New issue of Foreign Affairs: Greg has already commented here on Kenneth Pollack and Ray Takeyh's Taking on Tehran . I will confine myself to noting the latest news on the deal between Russia and Iran on the supply of nuclear fuel :
According to the AFP news agency, Iran was initially reluctant to agree to Russian demands for all spent fuel to be returned, citing the risks involved in transporting it. But Russia insisted on the guarantee to ensure no spent fuel was diverted for the manufacture of weapons.
Provided the safeguards are adequate, this seems to satisfy most of the outlines for a resolution of the problem, as put forward by Carnegie and others. That is, that Iran should be allowed a peaceful nuclear programme, but allowing them to enrich uranium themselves is too risky and the fuel should be supplied by and returned to an outside power. That was always likely to be Russia. Condi's background in Soviet analysis could come in useful after all!

The US objections seem to me to be unreasonable.
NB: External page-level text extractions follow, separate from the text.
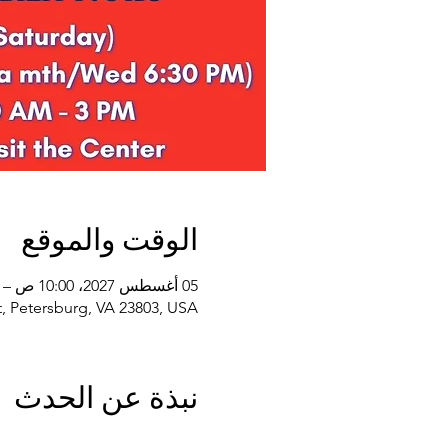
الوقت والموقع
05 أغسطس 2027، 10:00 ص – 05 أغسطس 2028، 2:00 م
, Petersburg, VA 23803, USA
نبذة عن الحدث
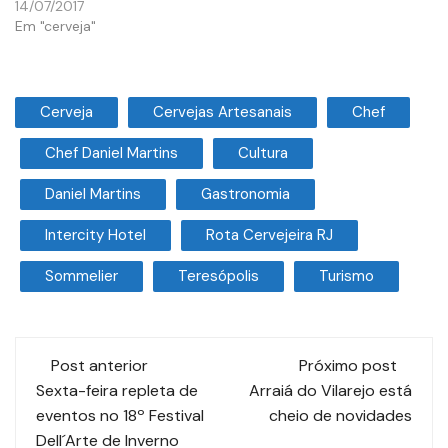
14/07/2017
Em "cerveja"
Cerveja
Cervejas Artesanais
Chef
Chef Daniel Martins
Cultura
Daniel Martins
Gastronomia
Intercity Hotel
Rota Cervejeira RJ
Sommelier
Teresópolis
Turismo
Post anterior
Próximo post
Sexta-feira repleta de
Arraiá do Vilarejo está
eventos no 18º Festival
cheio de novidades
Dell´Arte de Inverno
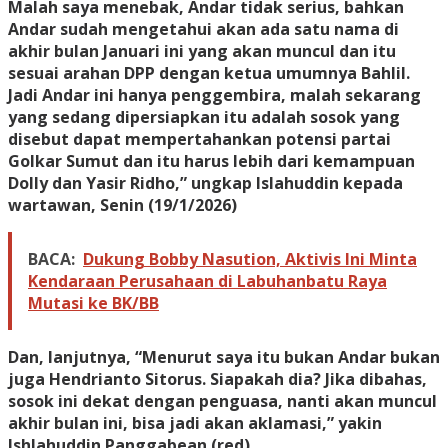
Malah saya menebak, Andar tidak serius, bahkan
Andar sudah mengetahui akan ada satu nama di
akhir bulan Januari ini yang akan muncul dan itu
sesuai arahan DPP dengan ketua umumnya Bahlil.
Jadi Andar ini hanya penggembira, malah sekarang
yang sedang dipersiapkan itu adalah sosok yang
disebut dapat mempertahankan potensi partai
Golkar Sumut dan itu harus lebih dari kemampuan
Dolly dan Yasir Ridho,” ungkap Islahuddin kepada
wartawan, Senin (19/1/2026)
BACA:
Dukung Bobby Nasution, Aktivis Ini Minta
Kendaraan Perusahaan di Labuhanbatu Raya
Mutasi ke BK/BB
Dan, lanjutnya, “Menurut saya itu bukan Andar bukan
juga Hendrianto Sitorus. Siapakah dia? Jika dibahas,
sosok ini dekat dengan penguasa, nanti akan muncul
akhir bulan ini, bisa jadi akan aklamasi,” yakin
Ishlahuddin Panggabean.(red)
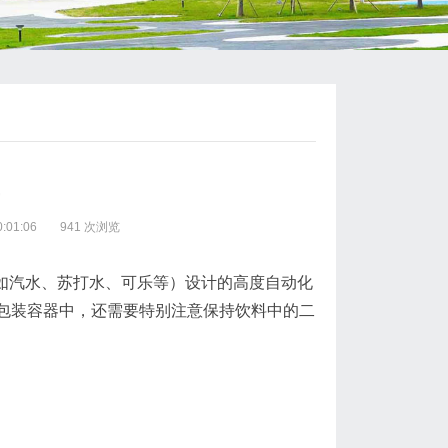
线
:01:06
941 次浏览
（如汽水、苏打水、可乐等）设计的高度自动化
包装容器中，还需要特别注意保持饮料中的二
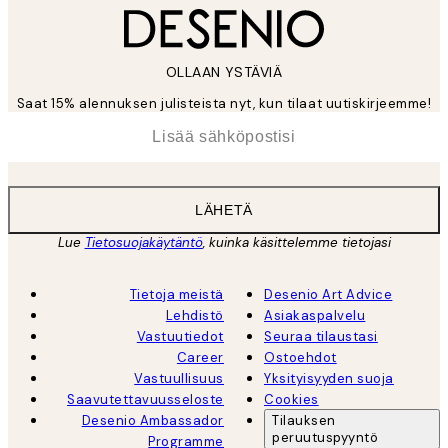
OLLAAN YSTÄVIÄ
Saat 15% alennuksen julisteista nyt, kun tilaat uutiskirjeemme!
*
Sähköposti
LÄHETÄ
Lue
Tietosuojakäytäntö
, kuinka käsittelemme tietojasi
Tietoja meistä
Desenio Art Advice
Lehdistö
Asiakaspalvelu
Vastuutiedot
Seuraa tilaustasi
Career
Ostoehdot
Vastuullisuus
Yksityisyyden suoja
Saavutettavuusseloste
Cookies
Desenio Ambassador
Tilauksen
peruutuspyyntö
Programme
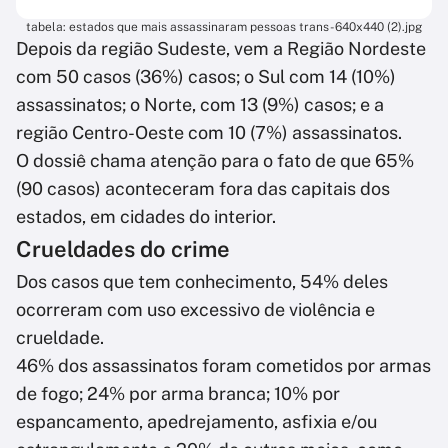
tabela: estados que mais assassinaram pessoas trans - 640x440 (2).jpg
Depois da região Sudeste, vem a Região Nordeste
com 50 casos (36%) casos; o Sul com 14 (10%)
assassinatos; o Norte, com 13 (9%) casos; e a
região Centro-Oeste com 10 (7%) assassinatos.
O dossiê chama atenção para o fato de que 65%
(90 casos) aconteceram fora das capitais dos
estados, em cidades do interior.
Crueldades do crime
Dos casos que tem conhecimento, 54% deles
ocorreram com uso excessivo de violência e
crueldade.
46% dos assassinatos foram cometidos por armas
de fogo; 24% por arma branca; 10% por
espancamento, apedrejamento, asfixia e/ou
I looked in The New York Times on Saturday, but couldn't see anything on this. The quotation above is from the BBC report.

Update (1 Mar), more free goodies: continuing controversy in Red-Handed by Mitchell B. Reiss, Robert Gallucci, et al.on North Korea's nuclear programmes.

And The Flip Side of the Record by Robert W. Tucker and David C. Hendrickson on "The Sources of American Legitimacy" (previously discussed here):
To prove that the United States ought not to respect international law, Kagan maintains that such respect is not part of the nation's record since 1945.